Operator: One moment for our next question. Our next question comes from the line of John McKay from Goldman Sachs.
John Mackay: I want to pick up on that last question a little bit. Can you just — I know you guys go through this every year, but can you just remind us how the 2028 MVCs will be set again effectively what kind of plan does Chevron kind of need to walk you through and it’s just interesting because it’s going to be our first time doing it with them. Just curious if that’s going to differ at all from the Hess process before.
Jonathan Stein: Yes. There’s no change to the process. The process is really baked into the commercial agreements that we have now with Chevron. And the process is essentially they deliver to us their development plan through the end of the term of the contract. We develop a system plan, which is really the infrastructure required to develop that plan. And then essentially, the MVC is set at 80% of the third year of that development plan. So that’s really no change. It’s a very mechanical type process. Obviously, we work together to put together that development plan and system plan together with the goal of optimizing the Bakken, that’s a win-win and in everyone’s best interest. But in terms of the process of the mechanics of a MVC, that’s really the process that’s defined in the commercial agreements, and that hasn’t changed at all.

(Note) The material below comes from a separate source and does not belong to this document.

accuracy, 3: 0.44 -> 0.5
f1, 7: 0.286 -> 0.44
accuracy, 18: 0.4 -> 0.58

John Mackay: That’s helpful. And then maybe just one clarification. I think if we go through what you guys have been talking about before, you guys are pretty comfortable, I think, arguing that the 200 a day run rate that Chevron wants to flow. That can be hit on the 3-rig program. So the 4 would have put you, I guess, decently about that. Is that the implication?

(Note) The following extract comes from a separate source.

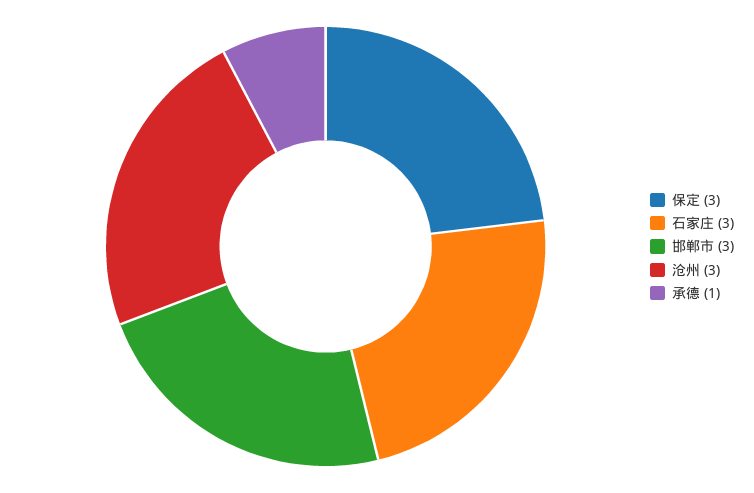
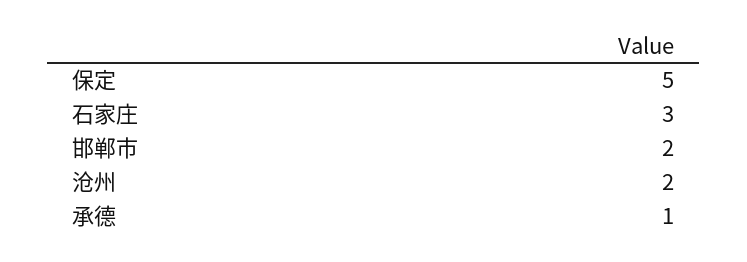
保定: 3 -> 5
邯郸市: 3 -> 2
沧州: 3 -> 2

Jonathan Stein: Yes. I think what I would say is, and you could see that in our previous guidance before we updated it. That was based on a 4-rig program, and we had growth in both oil and gas and the gas being a function of the oil growth and obviously associated gas you’re going to have growth in gas plus then just GOR is increasing as well. So then now under the current plan, you’re really seeing oil plateau and gas continue to grow. So yes, the implication there is that previously in 4 rigs because of the efficiencies and productivities that has now, Chevron has been able to achieve, they were able to achieve what they’re able to get historically at 4-rigs, they were able to now get a 3-rig and continuing to run at 4-rigs would have really taken you above that goal of plateauing a 200,000 BOE per day.
Operator: Thank you. This concludes today’s conference call. Thank you for participating. You may now disconnect.